• Extract:
On 2/6/2019 12:55 PM, Scott Lurndal wrote:
"badgolferman" writes:
My *electric* company Dominion offers water line insurance for
$4.95/mo. which supposedly covers water line repairs from the main to
the house. My house was built in 1967. I plan on being there for
another 2-3 years so I subscribed for the insurance, not wanting any
more major expenses on this house before I sell it. My mother had to
have her water line repaired for a 1980 house the year before she sold
it and that cost her around $3500.

Tell me why this was a good idea or a bad idea...


Read the fine print first. Many of those "insurance" plans have so many
caveats and exclusions that you'll end up paying anyway in the end.

Note in this case, Dominion is farming it out to "HomeServe" (who
generally has an annual "limit" for claims). Homeserve is owned by the
billionaire brothers George and Michael Karfunkel.

Those companies tend to use deceptive practices (snail mail that "implies" it
is coming from your local water company, even though completely unaffiliated,
using local utilities logos on their website as if they had been endorsed by
the utilities, etc.).
If they use deception to _get_ your business, how can you trust them to actually
provide good service?

https://www.thespruce.com/water-pipe...erview-1822494

"The water line insurance company only offers limited coverage per
occurrence. HomeServe USA tailors its plans for each state. So, to
use the State of Washington as an example, the company says they
will cover up to $6,000 in claims per year. Instead of being generous,
this is anything but generous. This provision is only a big trap.
Reading on, you see that it is broken up into two occurrences, at
$3,000 each. What that means is that your broken water problem must
cost $3,000 or less to fix; the remaining coverage events are
inconsequential because they apply only to those particular occurrences
and cannot be lumped together."

I'd say it's not worth it.


Insurance is good because it spreads out the risk but all need to
understand that the insurance company does it to make a profit. This
might mean that you could get up to ninety five cents for every dollar
invested. If I can afford the repair, I don't need the insurance.

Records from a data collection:
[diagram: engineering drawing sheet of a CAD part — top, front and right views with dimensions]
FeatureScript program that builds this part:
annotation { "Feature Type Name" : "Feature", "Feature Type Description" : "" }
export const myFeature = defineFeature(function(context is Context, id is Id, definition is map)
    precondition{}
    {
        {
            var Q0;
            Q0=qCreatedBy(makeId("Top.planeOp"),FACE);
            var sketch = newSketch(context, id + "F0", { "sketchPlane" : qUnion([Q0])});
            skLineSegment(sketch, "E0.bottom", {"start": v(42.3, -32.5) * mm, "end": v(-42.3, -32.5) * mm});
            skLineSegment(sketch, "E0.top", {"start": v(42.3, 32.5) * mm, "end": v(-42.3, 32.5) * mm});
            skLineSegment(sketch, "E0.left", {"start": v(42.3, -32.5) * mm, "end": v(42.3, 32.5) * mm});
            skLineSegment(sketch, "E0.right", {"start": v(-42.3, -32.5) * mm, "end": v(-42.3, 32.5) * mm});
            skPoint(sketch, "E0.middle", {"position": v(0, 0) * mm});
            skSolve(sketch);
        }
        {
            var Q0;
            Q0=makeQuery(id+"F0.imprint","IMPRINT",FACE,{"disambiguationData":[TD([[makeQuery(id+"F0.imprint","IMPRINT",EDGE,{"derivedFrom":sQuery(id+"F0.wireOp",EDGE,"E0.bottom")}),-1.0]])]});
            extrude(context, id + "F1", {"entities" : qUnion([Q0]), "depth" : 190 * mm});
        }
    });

• Using the information:
[a] Transcribe the part of the water line insurance discussion that opens with the words containing "Note in this" and closes with "provide good service?".
[b] In the water line insurance discussion, what monthly price does Dominion charge for its water line insurance?
[c] Decide whether each statement agrees with the water line insurance discussion, answering yes or no and quoting the words of the text that decide it: (i) The house of the person asking was built in 1967. (ii) HomeServe is owned by a single billionaire. (iii) In the Washington example, the yearly coverage is split into two occurrences.

• Answers to this exercise:
[a]
Note in this case, Dominion is farming it out to "HomeServe" (who
generally has an annual "limit" for claims). Homeserve is owned by the
billionaire brothers George and Michael Karfunkel.

Those companies tend to use deceptive practices (snail mail that "implies" it
is coming from your local water company, even though completely unaffiliated,
using local utilities logos on their website as if they had been endorsed by
the utilities, etc.).
If they use deception to _get_ your business, how can you trust them to actually
provide good service?

[b] $4.95 per month.

[c]
(i) Yes: "My house was built in 1967."
(ii) No: "Homeserve is owned by the billionaire brothers George and Michael Karfunkel."
(iii) Yes: "it is broken up into two occurrences, at $3,000 each"